*** Opening of Input data ***

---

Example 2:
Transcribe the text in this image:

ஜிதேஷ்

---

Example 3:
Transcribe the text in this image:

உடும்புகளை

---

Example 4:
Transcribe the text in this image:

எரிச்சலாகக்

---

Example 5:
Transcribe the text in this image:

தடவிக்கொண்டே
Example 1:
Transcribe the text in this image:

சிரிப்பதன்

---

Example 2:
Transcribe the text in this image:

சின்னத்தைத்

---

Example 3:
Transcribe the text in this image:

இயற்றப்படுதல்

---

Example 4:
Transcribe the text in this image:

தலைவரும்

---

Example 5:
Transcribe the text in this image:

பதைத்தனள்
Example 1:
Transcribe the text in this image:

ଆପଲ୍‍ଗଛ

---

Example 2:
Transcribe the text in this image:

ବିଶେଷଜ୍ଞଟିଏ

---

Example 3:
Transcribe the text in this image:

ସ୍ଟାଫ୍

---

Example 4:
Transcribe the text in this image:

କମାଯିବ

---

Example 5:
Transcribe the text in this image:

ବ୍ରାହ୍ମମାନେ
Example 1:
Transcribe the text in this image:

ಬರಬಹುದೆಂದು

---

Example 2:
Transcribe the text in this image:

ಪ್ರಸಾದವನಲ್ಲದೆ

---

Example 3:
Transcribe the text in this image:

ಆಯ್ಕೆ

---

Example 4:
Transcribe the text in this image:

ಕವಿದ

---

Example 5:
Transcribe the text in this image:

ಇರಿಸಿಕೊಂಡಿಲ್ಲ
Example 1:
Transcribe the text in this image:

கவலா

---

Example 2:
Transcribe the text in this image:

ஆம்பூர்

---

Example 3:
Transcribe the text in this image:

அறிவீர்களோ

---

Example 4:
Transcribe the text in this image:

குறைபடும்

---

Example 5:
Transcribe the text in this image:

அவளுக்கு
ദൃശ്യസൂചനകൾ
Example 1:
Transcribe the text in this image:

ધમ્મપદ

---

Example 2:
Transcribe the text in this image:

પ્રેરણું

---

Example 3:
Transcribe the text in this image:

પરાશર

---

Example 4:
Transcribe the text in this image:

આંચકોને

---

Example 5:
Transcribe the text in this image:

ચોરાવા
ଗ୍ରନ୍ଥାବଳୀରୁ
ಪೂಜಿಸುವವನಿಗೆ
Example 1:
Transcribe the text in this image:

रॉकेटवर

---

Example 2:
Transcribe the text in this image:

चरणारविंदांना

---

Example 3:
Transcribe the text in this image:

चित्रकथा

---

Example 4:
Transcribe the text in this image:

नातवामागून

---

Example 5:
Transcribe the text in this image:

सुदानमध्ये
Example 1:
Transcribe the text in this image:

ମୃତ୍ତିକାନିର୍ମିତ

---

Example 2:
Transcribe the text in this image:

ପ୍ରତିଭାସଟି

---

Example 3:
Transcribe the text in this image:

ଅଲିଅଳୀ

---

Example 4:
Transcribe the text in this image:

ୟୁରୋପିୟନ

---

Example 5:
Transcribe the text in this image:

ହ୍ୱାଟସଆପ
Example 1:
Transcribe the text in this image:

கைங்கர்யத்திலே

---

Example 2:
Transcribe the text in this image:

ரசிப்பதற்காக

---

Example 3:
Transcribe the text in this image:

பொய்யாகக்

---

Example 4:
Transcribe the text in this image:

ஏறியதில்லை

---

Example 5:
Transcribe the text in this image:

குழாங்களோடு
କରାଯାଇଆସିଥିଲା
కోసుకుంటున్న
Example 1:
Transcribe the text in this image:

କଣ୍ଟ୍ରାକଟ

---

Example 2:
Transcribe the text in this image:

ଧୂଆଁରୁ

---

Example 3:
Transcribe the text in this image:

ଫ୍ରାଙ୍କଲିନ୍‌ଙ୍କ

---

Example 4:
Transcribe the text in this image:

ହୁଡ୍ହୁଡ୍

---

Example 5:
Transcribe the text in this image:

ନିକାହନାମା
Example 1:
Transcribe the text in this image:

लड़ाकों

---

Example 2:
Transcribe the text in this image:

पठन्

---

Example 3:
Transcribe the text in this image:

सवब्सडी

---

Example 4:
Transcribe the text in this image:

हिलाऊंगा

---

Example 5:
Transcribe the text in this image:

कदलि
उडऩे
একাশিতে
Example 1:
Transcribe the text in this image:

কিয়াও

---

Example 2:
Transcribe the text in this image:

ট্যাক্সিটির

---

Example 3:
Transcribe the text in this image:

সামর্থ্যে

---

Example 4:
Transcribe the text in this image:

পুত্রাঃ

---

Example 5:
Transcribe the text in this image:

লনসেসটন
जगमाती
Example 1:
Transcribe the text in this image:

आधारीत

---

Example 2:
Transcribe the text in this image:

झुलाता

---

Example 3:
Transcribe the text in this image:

*** Close of Input data ***

= Your assignment =
Line by line, copy the data above exactly as it reads.

= Written answer =
---

Example 2:
Transcribe the text in this image:

ஜிதேஷ்

---

Example 3:
Transcribe the text in this image:

உடும்புகளை

---

Example 4:
Transcribe the text in this image:

எரிச்சலாகக்

---

Example 5:
Transcribe the text in this image:

தடவிக்கொண்டே
Example 1:
Transcribe the text in this image:

சிரிப்பதன்

---

Example 2:
Transcribe the text in this image:

சின்னத்தைத்

---

Example 3:
Transcribe the text in this image:

இயற்றப்படுதல்

---

Example 4:
Transcribe the text in this image:

தலைவரும்

---

Example 5:
Transcribe the text in this image:

பதைத்தனள்
Example 1:
Transcribe the text in this image:

ଆପଲ୍‍ଗଛ

---

Example 2:
Transcribe the text in this image:

ବିଶେଷଜ୍ଞଟିଏ

---

Example 3:
Transcribe the text in this image:

ସ୍ଟାଫ୍

---

Example 4:
Transcribe the text in this image:

କମାଯିବ

---

Example 5:
Transcribe the text in this image:

ବ୍ରାହ୍ମମାନେ
Example 1:
Transcribe the text in this image:

ಬರಬಹುದೆಂದು

---

Example 2:
Transcribe the text in this image:

ಪ್ರಸಾದವನಲ್ಲದೆ

---

Example 3:
Transcribe the text in this image:

ಆಯ್ಕೆ

---

Example 4:
Transcribe the text in this image:

ಕವಿದ

---

Example 5:
Transcribe the text in this image:

ಇರಿಸಿಕೊಂಡಿಲ್ಲ
Example 1:
Transcribe the text in this image:

கவலா

---

Example 2:
Transcribe the text in this image:

ஆம்பூர்

---

Example 3:
Transcribe the text in this image:

அறிவீர்களோ

---

Example 4:
Transcribe the text in this image:

குறைபடும்

---

Example 5:
Transcribe the text in this image:

அவளுக்கு
ദൃശ്യസൂചനകൾ
Example 1:
Transcribe the text in this image:

ધમ્મપદ

---

Example 2:
Transcribe the text in this image:

પ્રેરણું

---

Example 3:
Transcribe the text in this image:

પરાશર

---

Example 4:
Transcribe the text in this image:

આંચકોને

---

Example 5:
Transcribe the text in this image:

ચોરાવા
ଗ୍ରନ୍ଥାବଳୀରୁ
ಪೂಜಿಸುವವನಿಗೆ
Example 1:
Transcribe the text in this image:

रॉकेटवर

---

Example 2:
Transcribe the text in this image:

चरणारविंदांना

---

Example 3:
Transcribe the text in this image:

चित्रकथा

---

Example 4:
Transcribe the text in this image:

नातवामागून

---

Example 5:
Transcribe the text in this image:

सुदानमध्ये
Example 1:
Transcribe the text in this image:

ମୃତ୍ତିକାନିର୍ମିତ

---

Example 2:
Transcribe the text in this image:

ପ୍ରତିଭାସଟି

---

Example 3:
Transcribe the text in this image:

ଅଲିଅଳୀ

---

Example 4:
Transcribe the text in this image:

ୟୁରୋପିୟନ

---

Example 5:
Transcribe the text in this image:

ହ୍ୱାଟସଆପ
Example 1:
Transcribe the text in this image:

கைங்கர்யத்திலே

---

Example 2:
Transcribe the text in this image:

ரசிப்பதற்காக

---

Example 3:
Transcribe the text in this image:

பொய்யாகக்

---

Example 4:
Transcribe the text in this image:

ஏறியதில்லை

---

Example 5:
Transcribe the text in this image:

குழாங்களோடு
କରାଯାଇଆସିଥିଲା
కోసుకుంటున్న
Example 1:
Transcribe the text in this image:

କଣ୍ଟ୍ରାକଟ

---

Example 2:
Transcribe the text in this image:

ଧୂଆଁରୁ

---

Example 3:
Transcribe the text in this image:

ଫ୍ରାଙ୍କଲିନ୍‌ଙ୍କ

---

Example 4:
Transcribe the text in this image:

ହୁଡ୍ହୁଡ୍

---

Example 5:
Transcribe the text in this image:

ନିକାହନାମା
Example 1:
Transcribe the text in this image:

लड़ाकों

---

Example 2:
Transcribe the text in this image:

पठन्

---

Example 3:
Transcribe the text in this image:

सवब्सडी

---

Example 4:
Transcribe the text in this image:

हिलाऊंगा

---

Example 5:
Transcribe the text in this image:

कदलि
उडऩे
একাশিতে
Example 1:
Transcribe the text in this image:

কিয়াও

---

Example 2:
Transcribe the text in this image:

ট্যাক্সিটির

---

Example 3:
Transcribe the text in this image:

সামর্থ্যে

---

Example 4:
Transcribe the text in this image:

পুত্রাঃ

---

Example 5:
Transcribe the text in this image:

লনসেসটন
जगमाती
Example 1:
Transcribe the text in this image:

आधारीत

---

Example 2:
Transcribe the text in this image:

झुलाता

---

Example 3:
Transcribe the text in this image:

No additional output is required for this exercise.